Yes, that is exactly what it is. It is a reflex acquired through thousands and thousands of hours of practice.

It is a bit like me saying to you, “Peter Piper picked a peck...,” and now you go on. Without even thinking about it you answer “...of pickled peppers.” It's a reflex.

We have so many of them. Nature (or evolution) has provided us with several for our safety: if something suddenly approaches our eye, we immediately close our eyelids; if we lose our balance, we instinctively extend our arms. We don't think about the fact that our center of gravity has shifted and we need to bring it back to a point where we won’t fall.

In addition to innate reflexes, we add others that we can call skills, such as speaking, writing, singing, and so on. These skills are the result of continuous practice, training. Just like athletes or musicians: when you start to play tennis, you stand there and think about how to hold the racket, how to react to a shot, etc.; when you learn to play the piano you stand there and see how to set up the left and right hands, which key to press to play a certain note, etc. Then you don't do it anymore. It has become a mechanism.

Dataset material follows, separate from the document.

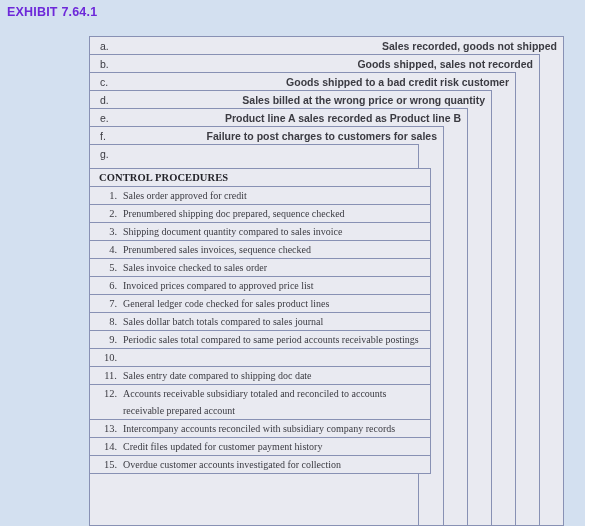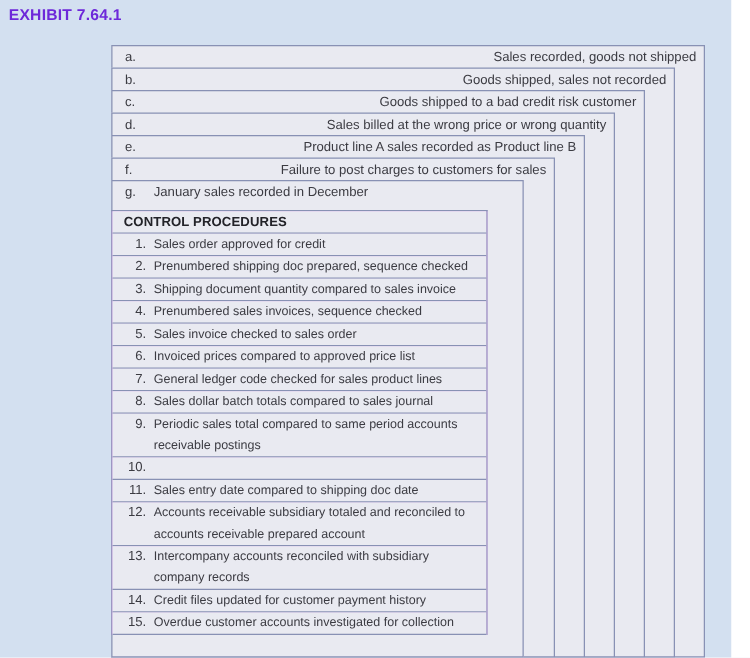"Sales recorded, goods not shipped" .nest-text { font-weight: none -> bold }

At this point I wonder: is acquiring these mechanisms and using them intelligence?

Who is intelligent?

Okay, okay. This is a tired story: what is intelligence? Is who seems intelligent really intelligent? I am reminded of the phrase Forrest Gump used to repeat : “Stupid is as stupid does”. There are several metaphors and discussions about considering those who act intelligent as intelligent: from the Turing test to the Chinese room.

But beyond that. Would you feel comfortable saying that it takes intelligence to acquire unconscious behavior? Are domesticated animals intelligent?

Building these systems capable of acquiring skills is certainly an important step on the journey to exploring intellectual activities. But these are skills like memorizing a large amount of data or doing calculations quickly. Nothing more. By the way, dear old calculators are great at doing even complex calculations quickly, but no one has ever considered them intelligent. How come?